Mandatory Clauses in Influencer Contracts: Exclusivity, Revisions, Fees, Rights

Which clauses no influencer contract should miss – and how to set exclusivity, revisions, fees and rights fairly.

By Collavo editorialUpdated: 2026-06-30

Note: legal review pending

This article explains the legal and tax situation to the best of our knowledge with sources — it is not legal or tax advice. For binding guidance, please consult a lawyer or tax advisor.

In short

The central clauses of an influencer contract are exclusivity, revisions, fees and rights transfer. They govern whether competing brands are excluded, how many revision rounds there are, what is paid and when, and which licence transfers. This is general information, not legal advice.

Which clauses belong in every influencer contract?

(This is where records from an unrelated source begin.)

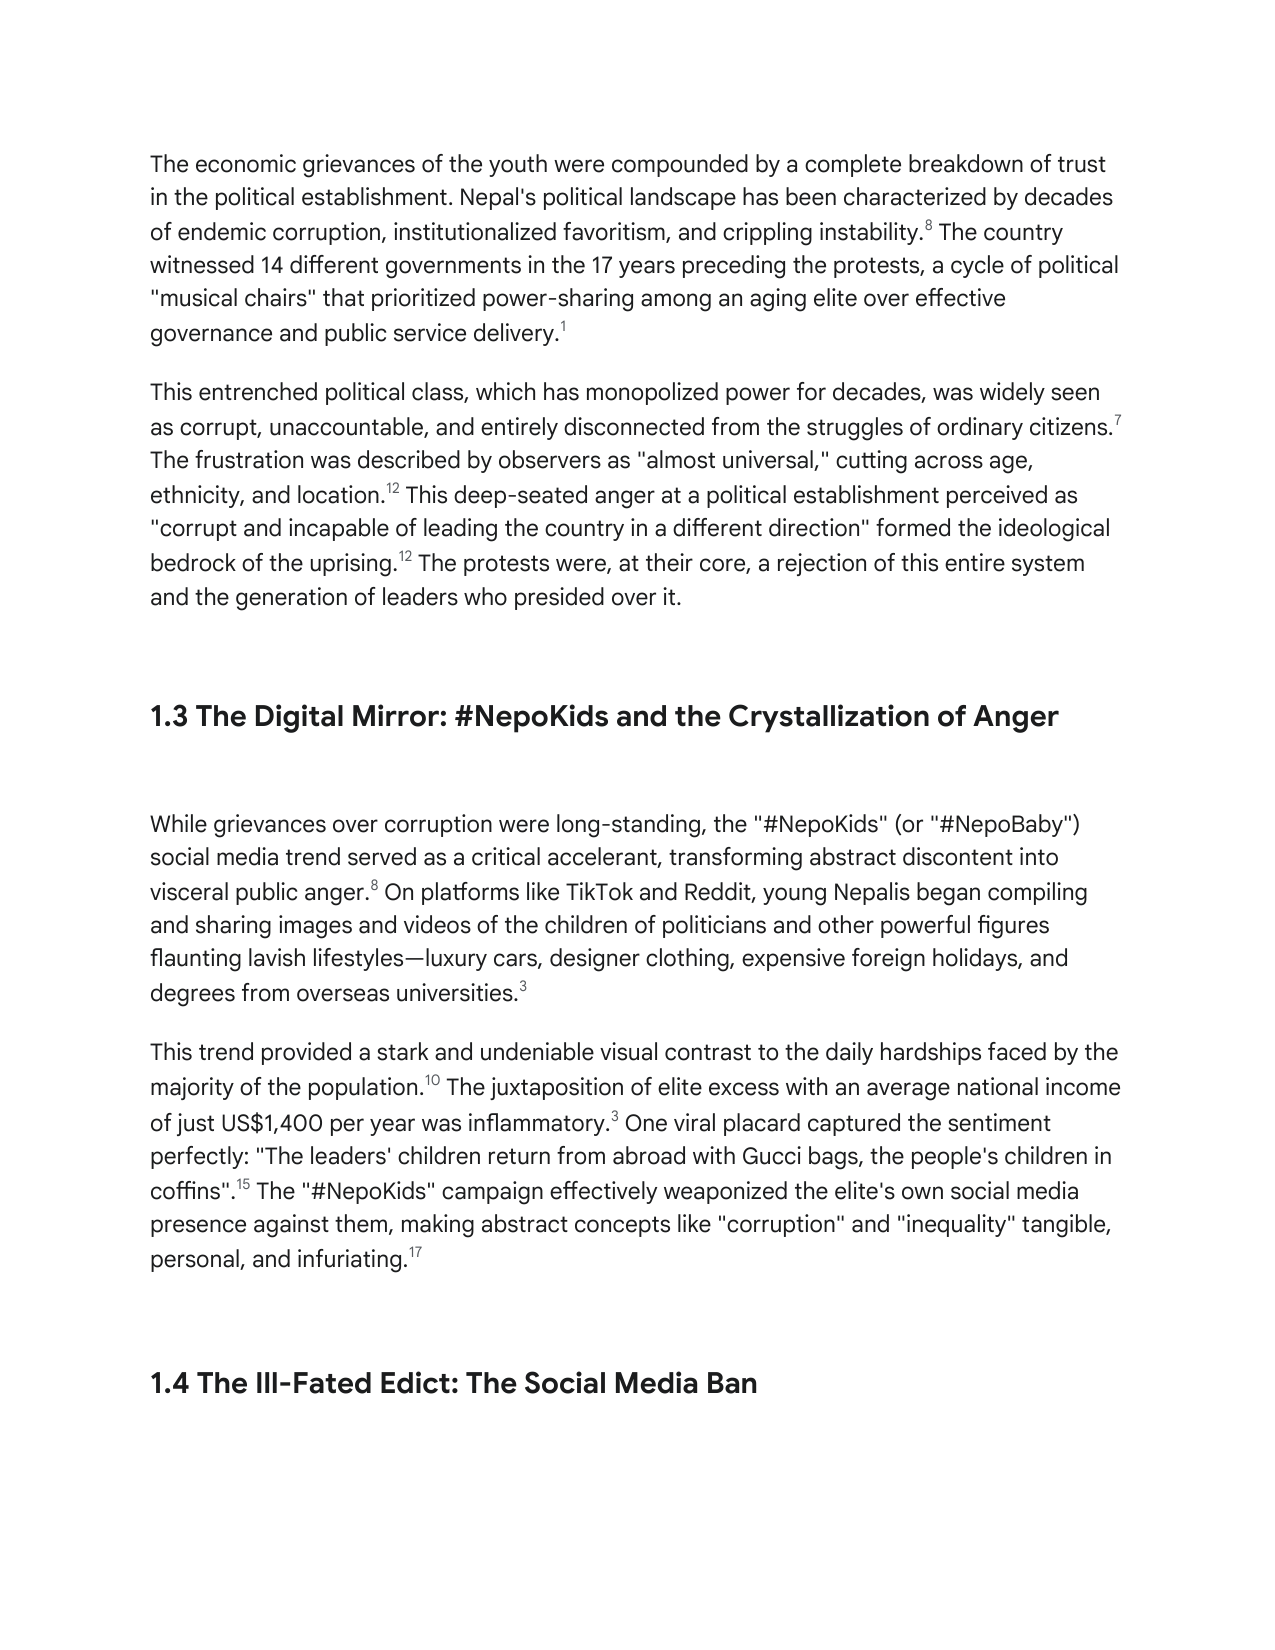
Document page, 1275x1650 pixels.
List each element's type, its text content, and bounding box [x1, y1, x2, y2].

subtitle 1.4 The Ill-Fated Edict: The Social Media Ban [150, 1365, 1125, 1402]
subtitle 1.3 The Digital Mirror: #NepoKids and the Crystallization of Anger [150, 698, 1125, 735]
text This entrenched political class, which has monopolized power for decades, was widely seen as corrupt, unaccountable, and entirely disconnected from the struggles of ordinary citizens.7 The frustration was described by observers as "almost universal," cutting across age, ethnicity, and location.12 This deep-seated anger at a political establishment perceived as "corrupt and incapable of leading the country in a different direction" formed the ideological bedrock of the uprising.12 The protests were, at their core, a rejection of this entire system and the generation of leaders who presided over it. [150, 378, 1125, 612]
text The economic grievances of the youth were compounded by a complete breakdown of trust in the political establishment. Nepal's political landscape has been characterized by decades of endemic corruption, institutionalized favoritism, and crippling instability.8 The country witnessed 14 different governments in the 17 years preceding the protests, a cycle of political "musical chairs" that prioritized power-sharing among an aging elite over effective governance and public service delivery.1 [150, 150, 1125, 348]
text This trend provided a stark and undeniable visual contrast to the daily hardships faced by the majority of the population.10 The juxtaposition of elite excess with an average national income of just US$1,400 per year was inflammatory.3 One viral placard captured the sentiment perfectly: "The leaders' children return from abroad with Gucci bags, the people's children in coffins".15 The "#NepoKids" campaign effectively weaponized the elite's own social media presence against them, making abstract concepts like "corruption" and "inequality" tangible, personal, and infuriating.17 [150, 1038, 1125, 1275]
text While grievances over corruption were long-standing, the "#NepoKids" (or "#NepoBaby") social media trend served as a critical accelerant, transforming abstract discontent into visceral public anger.8 On platforms like TikTok and Reddit, young Nepalis began compiling and sharing images and videos of the children of politicians and other powerful figures flaunting lavish lifestyles—luxury cars, designer clothing, expensive foreign holidays, and degrees from overseas universities.3 [150, 810, 1125, 1009]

Core clauses and their function
ClauseWhat it governsWhat to watch for
ExclusivityExclusion of competing brandsKeep industry and duration narrow, pay fairly
RevisionsNumber of revision roundsA concrete number and deadlines, not “unlimited”
FeeAmount and timing of paymentSeparate base fee and usage-rights fee
Rights transferLicence to the contentName platform, territory, use type, duration

How to set exclusivity fairly?

An exclusivity clause stops the creator from promoting competing brands during the agreed period. It is fair when narrowly defined: only the specific competing industry, a clearly limited period and reasonable additional compensation. A blanket, open-ended exclusivity without compensation is unattractive to creators and may be unenforceable.

How many revisions are usual?

Instead of “unlimited corrections”, the contract should fix a concrete number of revision rounds with deadlines – often one or two. This protects both sides: the brand gets an approval process, the creator avoids endless rework. A structured review with clear annotations speeds this step up considerably.

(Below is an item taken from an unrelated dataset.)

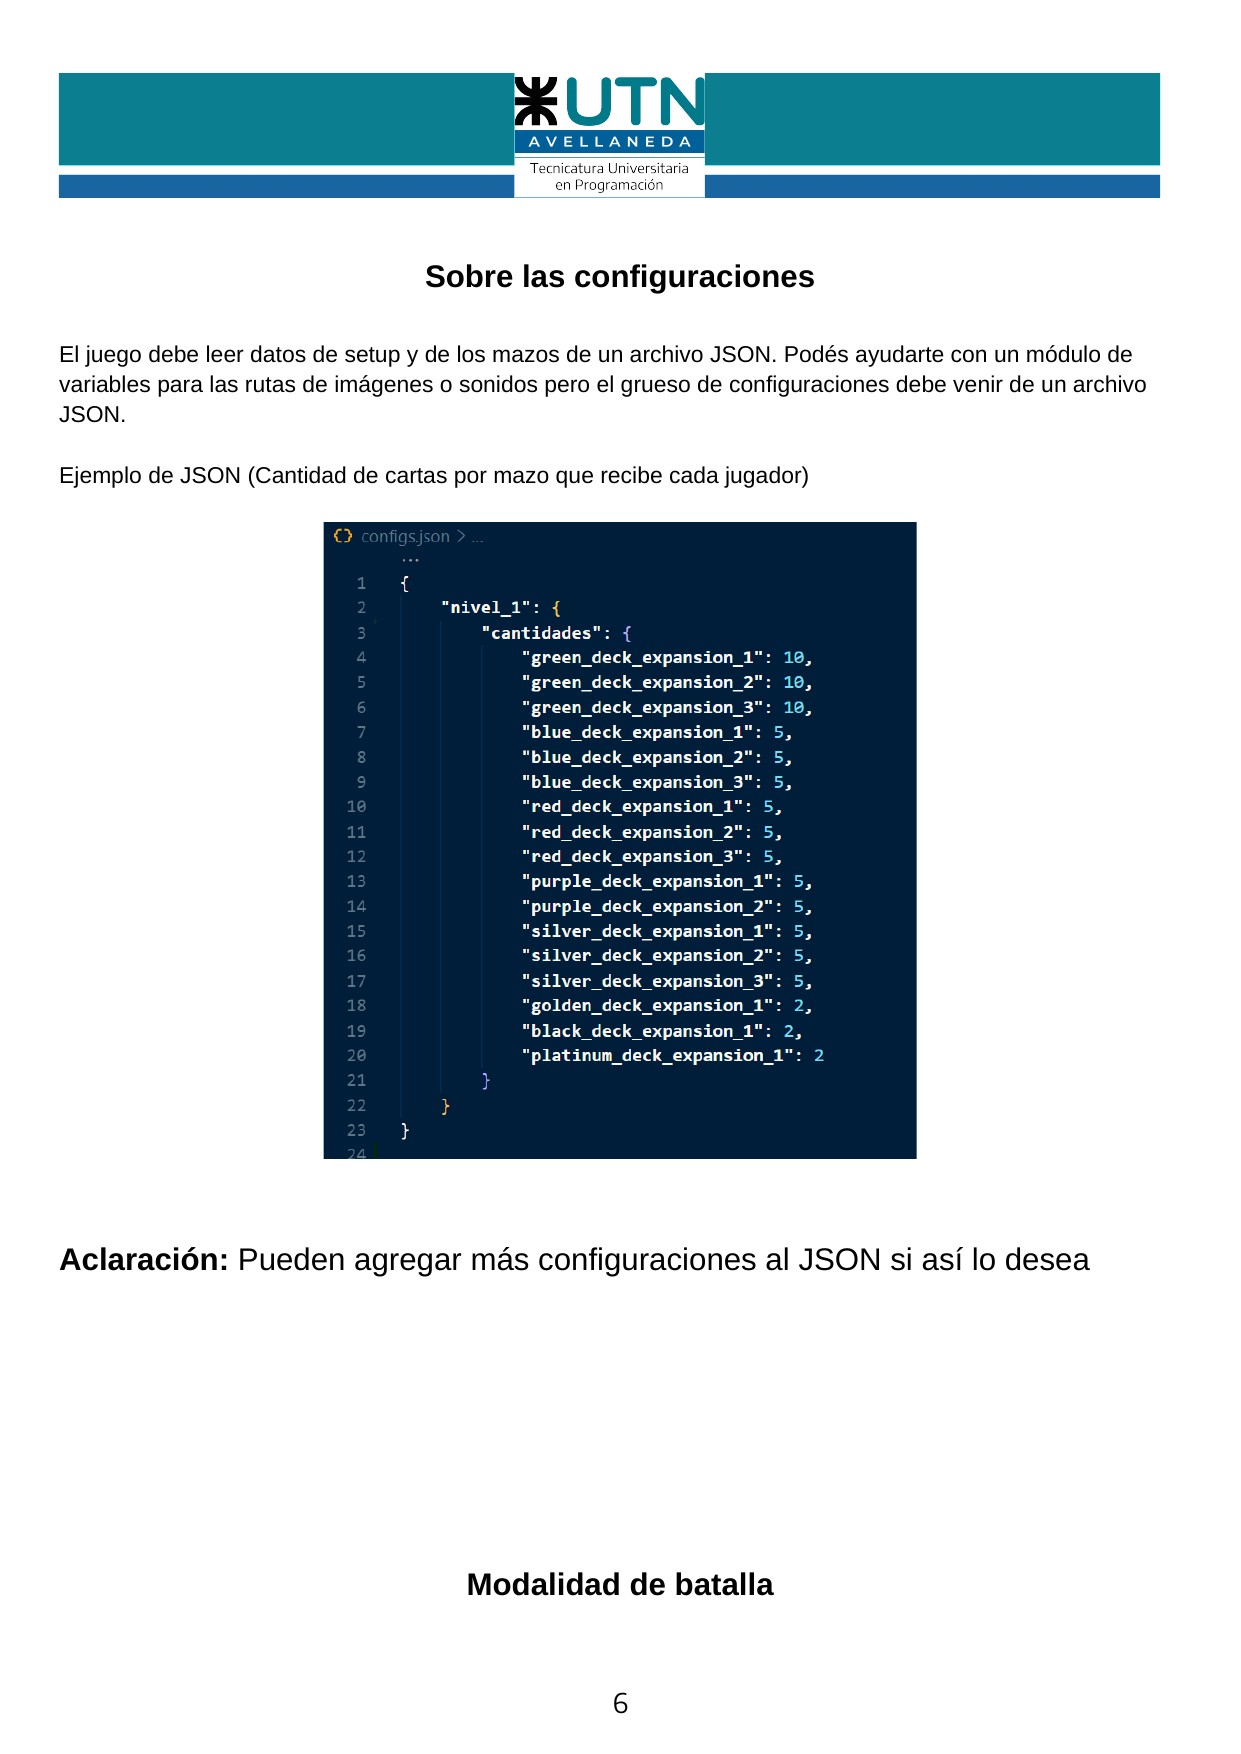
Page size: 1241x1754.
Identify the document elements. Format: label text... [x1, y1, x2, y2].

  • A concrete number of revisions instead of an open-ended wording
  • Deadlines per revision round
  • A clear approver on the brand side

How to structure the fee?

The fee clause should separate base fee and usage-rights fee and name the payment timing and conditions. Transparency about when payment happens builds trust, especially in a first collaboration.

On a platform like Collavo the payment status is visible across five traceable stages: approval pending → approved → scheduled → paid out → in the account. Before production a “payment secured” status (a visible escrow hold) shows that funds are committed. Payout is EUR/Stripe-bound and requires KYC and DAC7 details; a payout ETA is an expected estimate, not a guaranteed date. The transparent maths: gross − platform fee − VAT on the fee = net.

Note on payout

“Payment secured” is a visible escrow status, not a creator-controlled trust account. The protective hold is around 56 days. Records are exported DAC7-ready as PDF/CSV – there is no automatic tax filing with the authority.

How to transfer rights correctly?

Rights transfer belongs in its own clause describing the licence by platform, territory, use type and duration. Without these details it stays unclear how far the brand may use the content – with the risk of later back-payment. See the article on usage rights for detail.

Not legal advice

This overview of contract clauses is for orientation and does not replace legal review of your specific contract.

Frequently asked

How long may exclusivity last?
There is no fixed limit, but fair exclusivity is narrowly defined, time-limited and additionally compensated. Blanket, open-ended clauses without compensation are unattractive to creators. This is general information, not legal advice.
Should the number of revisions be in the contract?
Yes. A concrete number with deadlines protects both sides better than “unlimited corrections” and prevents endless rework.